Harajuku is an area in Tokyo known for its colorful street art and fashion scene. On the weekends, it is usually teaming with young people dressed up in cosplay and Lolita fashion (or so I remembered my high school Japanese teacher saying). Japan as a whole is a fairly conservative society. Women don’t typically show their shoulders, or any amount of chest. None of the everyday fashion is anything that Grandma wouldn’t approve of. And yet for some reason, a lot of non-Japanese people tend to associate Tokyo with funky, futuristic fashion trends. Those images all come from Harajuku.

After brunch we walked around in search of some good costumes and people-watching. It was a Sunday so I figured it should be prime time for such an activity. No one was dressed particularly outrageously though, and so I figured we must just be in the wrong area, and I had no idea how to go about finding the right area. In researching for this post though, I stumbled across an article about how Harajuku street fashion is now considered to be dead, mostly due to the growth of big chain corporations like Uniqlo. A well known photographer who used to put out a magazine of Harajuku fashion every month is no longer doing so, because there aren’t enough people left to photograph. Yet another piece of Japanese culture that had disappeared in the last ten years. If you are into fashion, the article is a fun read, or you may just want to see the photos of what I am talking about, since I obviously don't have any. That article can be found here.

Fletch took me to Pandora and bought me a charm of a girl in a kimono for my charm bracelet. He’s given me a charm to commemorate every place that we’ve been together; the perfect memento for someone who never wants anything that takes up any space in a backpack. And then we walked around a few knick-knack stores before hopping on the train back to Shibuya. For someone who really doesn't care to own much in the way of material possessions, I sure do love browsing knick-knacks.

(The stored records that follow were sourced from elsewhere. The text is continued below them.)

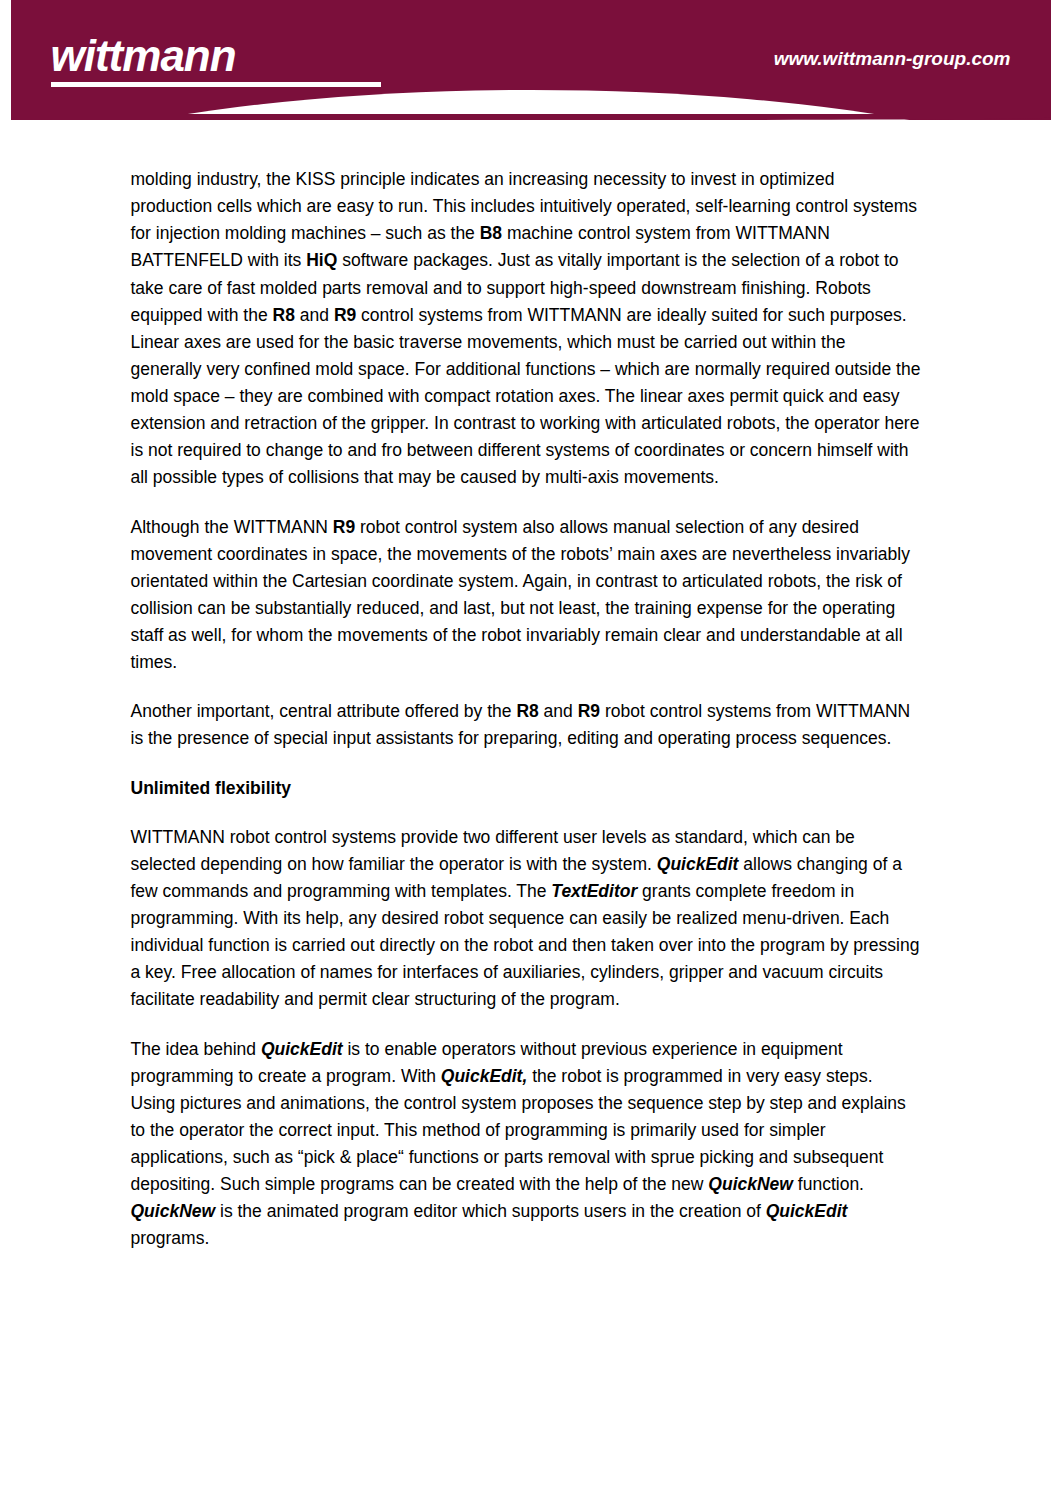wittmann
www.wittmann-group.com
molding industry, the KISS principle indicates an increasing necessity to invest in optimized production cells which are easy to run. This includes intuitively operated, self-learning control systems for injection molding machines – such as the B8 machine control system from WITTMANN BATTENFELD with its HiQ software packages. Just as vitally important is the selection of a robot to take care of fast molded parts removal and to support high-speed downstream finishing. Robots equipped with the R8 and R9 control systems from WITTMANN are ideally suited for such purposes. Linear axes are used for the basic traverse movements, which must be carried out within the generally very confined mold space. For additional functions – which are normally required outside the mold space – they are combined with compact rotation axes. The linear axes permit quick and easy extension and retraction of the gripper. In contrast to working with articulated robots, the operator here is not required to change to and fro between different systems of coordinates or concern himself with all possible types of collisions that may be caused by multi-axis movements.
Although the WITTMANN R9 robot control system also allows manual selection of any desired movement coordinates in space, the movements of the robots’ main axes are nevertheless invariably orientated within the Cartesian coordinate system. Again, in contrast to articulated robots, the risk of collision can be substantially reduced, and last, but not least, the training expense for the operating staff as well, for whom the movements of the robot invariably remain clear and understandable at all times.
Another important, central attribute offered by the R8 and R9 robot control systems from WITTMANN is the presence of special input assistants for preparing, editing and operating process sequences.
Unlimited flexibility
WITTMANN robot control systems provide two different user levels as standard, which can be selected depending on how familiar the operator is with the system. QuickEdit allows changing of a few commands and programming with templates. The TextEditor grants complete freedom in programming. With its help, any desired robot sequence can easily be realized menu-driven. Each individual function is carried out directly on the robot and then taken over into the program by pressing a key. Free allocation of names for interfaces of auxiliaries, cylinders, gripper and vacuum circuits facilitate readability and permit clear structuring of the program.
The idea behind QuickEdit is to enable operators without previous experience in equipment programming to create a program. With QuickEdit, the robot is programmed in very easy steps. Using pictures and animations, the control system proposes the sequence step by step and explains to the operator the correct input. This method of programming is primarily used for simpler applications, such as “pick & place“ functions or parts removal with sprue picking and subsequent depositing. Such simple programs can be created with the help of the new QuickNew function. QuickNew is the animated program editor which supports users in the creation of QuickEdit programs.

That evening we met up with a friend of mine from high school who has been living in Japan for years now, making her practically a local. She brought us to her favorite seafood izakaya, and introduced us to some of her favorite menu items, in particular, tuna sashimi from parts of the fish that they don’t usually serve elsewhere. I wasn’t a huge fan of the meat from around the eye. The cheek meat was better, the forehead was my favorite, and yes, it was all raw of course. We drank and ate and ordered dozens of small dishes that were all delicious.

As we traded stories of our times in Japan, the bit I mentioned earlier about women not showing their shoulders came up, and she excitedly exclaimed, “Oh shoulders are actually in right now! See?” And sure enough, her sleeves each had a small peekaboo slit. Moral of the story, when you travel to Japan, ditch the tank tops and tube tops.

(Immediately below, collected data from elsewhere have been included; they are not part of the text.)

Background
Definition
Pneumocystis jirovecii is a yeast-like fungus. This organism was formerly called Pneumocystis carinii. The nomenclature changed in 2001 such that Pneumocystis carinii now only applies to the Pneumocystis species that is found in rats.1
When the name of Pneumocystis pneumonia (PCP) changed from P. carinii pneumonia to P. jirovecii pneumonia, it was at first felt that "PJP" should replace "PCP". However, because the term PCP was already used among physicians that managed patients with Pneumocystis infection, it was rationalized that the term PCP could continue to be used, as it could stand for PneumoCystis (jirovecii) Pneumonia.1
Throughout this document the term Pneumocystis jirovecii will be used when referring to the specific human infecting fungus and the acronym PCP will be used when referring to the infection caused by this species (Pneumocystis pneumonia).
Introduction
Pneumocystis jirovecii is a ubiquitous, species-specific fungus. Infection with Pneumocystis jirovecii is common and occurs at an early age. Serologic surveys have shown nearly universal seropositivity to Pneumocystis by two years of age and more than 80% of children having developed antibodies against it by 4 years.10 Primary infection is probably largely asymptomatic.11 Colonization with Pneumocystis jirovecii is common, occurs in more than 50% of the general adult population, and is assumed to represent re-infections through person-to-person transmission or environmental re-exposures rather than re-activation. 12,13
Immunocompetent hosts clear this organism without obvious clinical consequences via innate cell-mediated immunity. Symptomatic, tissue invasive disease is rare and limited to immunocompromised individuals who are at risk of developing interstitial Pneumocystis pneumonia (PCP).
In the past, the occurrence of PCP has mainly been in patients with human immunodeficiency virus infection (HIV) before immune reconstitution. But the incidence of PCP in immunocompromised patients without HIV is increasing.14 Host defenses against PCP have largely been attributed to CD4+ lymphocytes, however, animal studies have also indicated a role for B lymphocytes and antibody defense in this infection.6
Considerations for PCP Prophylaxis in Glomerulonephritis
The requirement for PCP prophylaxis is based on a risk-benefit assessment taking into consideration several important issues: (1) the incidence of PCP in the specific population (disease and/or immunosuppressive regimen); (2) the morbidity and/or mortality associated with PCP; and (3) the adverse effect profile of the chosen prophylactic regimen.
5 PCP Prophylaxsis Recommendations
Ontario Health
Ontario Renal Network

After dinner we headed over to a British pub. Apparently it was the place everyone would go to when they wanted to interact with English speakers. The pub was deceptively tiny from the front, but once we entered, the establishment kept extending backwards for quite some distance. The air inside was a giant cloud of smoke and people from every corner of the globe were congregated inside like sardines. We met a couple guys from Senegal of all places, and a Japanese guy who had just moved back to Japan after attending pilot school in Arizona.

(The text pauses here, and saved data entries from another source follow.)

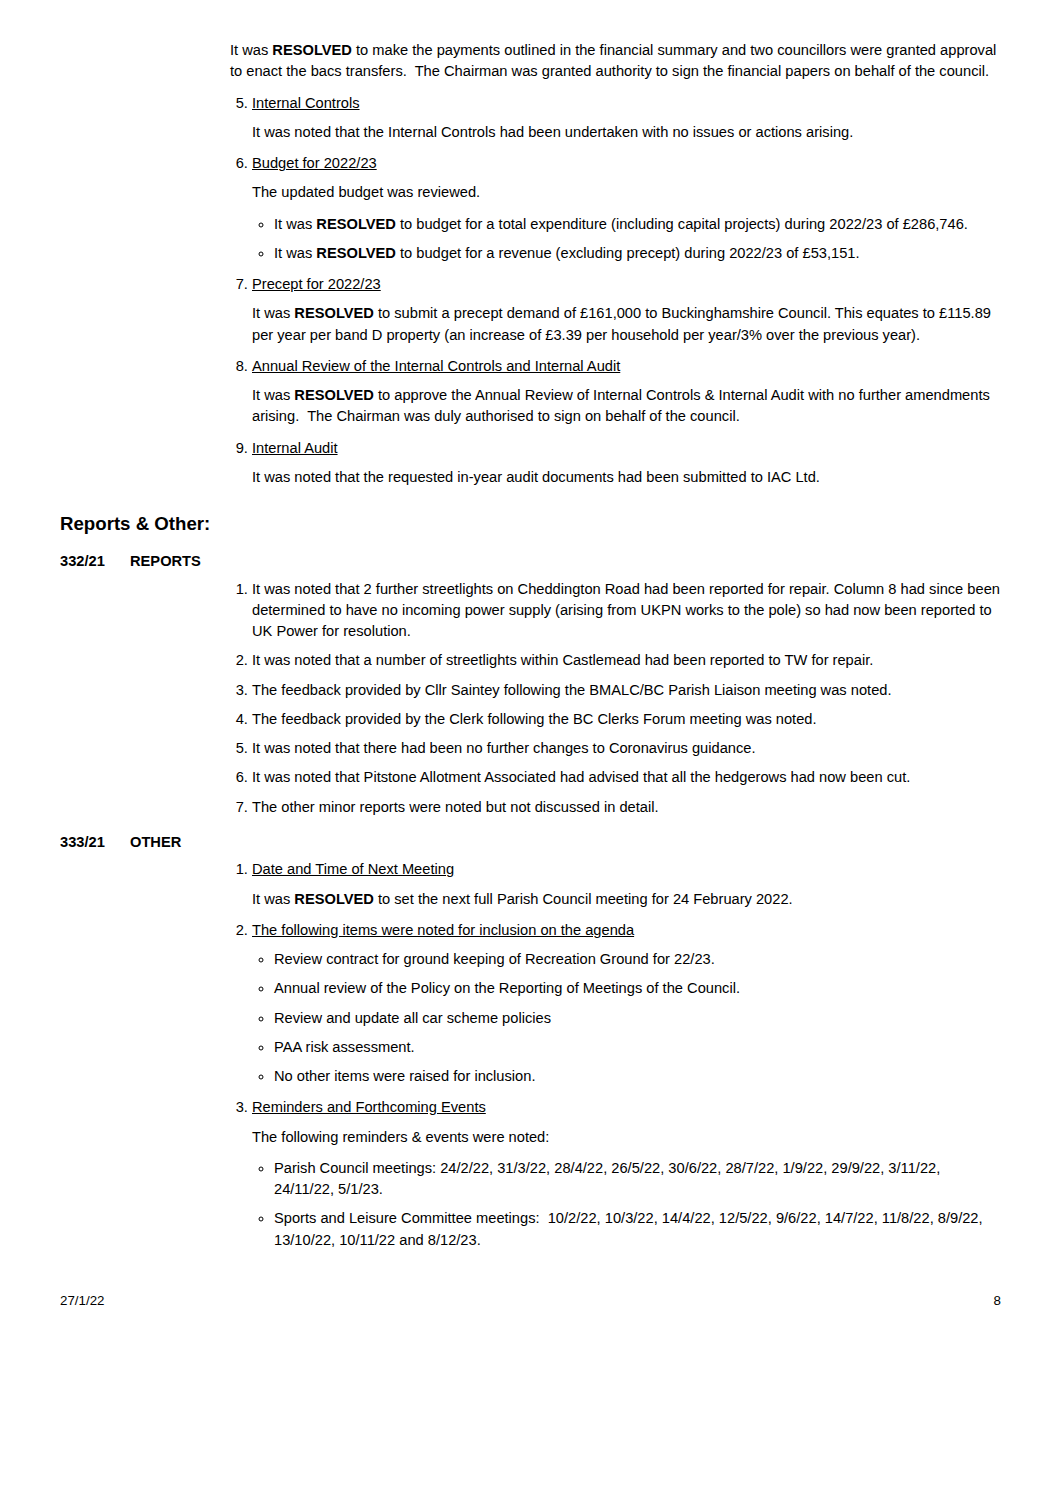It was RESOLVED to make the payments outlined in the financial summary and two councillors were granted approval to enact the bacs transfers. The Chairman was granted authority to sign the financial papers on behalf of the council.
Internal Controls
It was noted that the Internal Controls had been undertaken with no issues or actions arising.
Budget for 2022/23
The updated budget was reviewed.
It was RESOLVED to budget for a total expenditure (including capital projects) during 2022/23 of £286,746.
It was RESOLVED to budget for a revenue (excluding precept) during 2022/23 of £53,151.
Precept for 2022/23
It was RESOLVED to submit a precept demand of £161,000 to Buckinghamshire Council. This equates to £115.89 per year per band D property (an increase of £3.39 per household per year/3% over the previous year).
Annual Review of the Internal Controls and Internal Audit
It was RESOLVED to approve the Annual Review of Internal Controls & Internal Audit with no further amendments arising. The Chairman was duly authorised to sign on behalf of the council.
Internal Audit
It was noted that the requested in-year audit documents had been submitted to IAC Ltd.
Reports & Other:
332/21 REPORTS
It was noted that 2 further streetlights on Cheddington Road had been reported for repair. Column 8 had since been determined to have no incoming power supply (arising from UKPN works to the pole) so had now been reported to UK Power for resolution.
It was noted that a number of streetlights within Castlemead had been reported to TW for repair.
The feedback provided by Cllr Saintey following the BMALC/BC Parish Liaison meeting was noted.
The feedback provided by the Clerk following the BC Clerks Forum meeting was noted.
It was noted that there had been no further changes to Coronavirus guidance.
It was noted that Pitstone Allotment Associated had advised that all the hedgerows had now been cut.
The other minor reports were noted but not discussed in detail.
333/21 OTHER
Date and Time of Next Meeting
It was RESOLVED to set the next full Parish Council meeting for 24 February 2022.
The following items were noted for inclusion on the agenda
Review contract for ground keeping of Recreation Ground for 22/23.
Annual review of the Policy on the Reporting of Meetings of the Council.
Review and update all car scheme policies
PAA risk assessment.
No other items were raised for inclusion.
Reminders and Forthcoming Events
The following reminders & events were noted:
Parish Council meetings: 24/2/22, 31/3/22, 28/4/22, 26/5/22, 30/6/22, 28/7/22, 1/9/22, 29/9/22, 3/11/22, 24/11/22, 5/1/23.
Sports and Leisure Committee meetings: 10/2/22, 10/3/22, 14/4/22, 12/5/22, 9/6/22, 14/7/22, 11/8/22, 8/9/22, 13/10/22, 10/11/22 and 8/12/23.
27/1/22 8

A couple drinks later, we all walked back to the area where our hotel was located, as apparently there was a craft brewery across the street worth visiting. We arrived to find it closed though, and so did what we usually end up doing when drinking is involved. We bought some drinks at the conbini next door (in Japan there's always a conbini next door) and sat there on the steps into the early hours of the morning.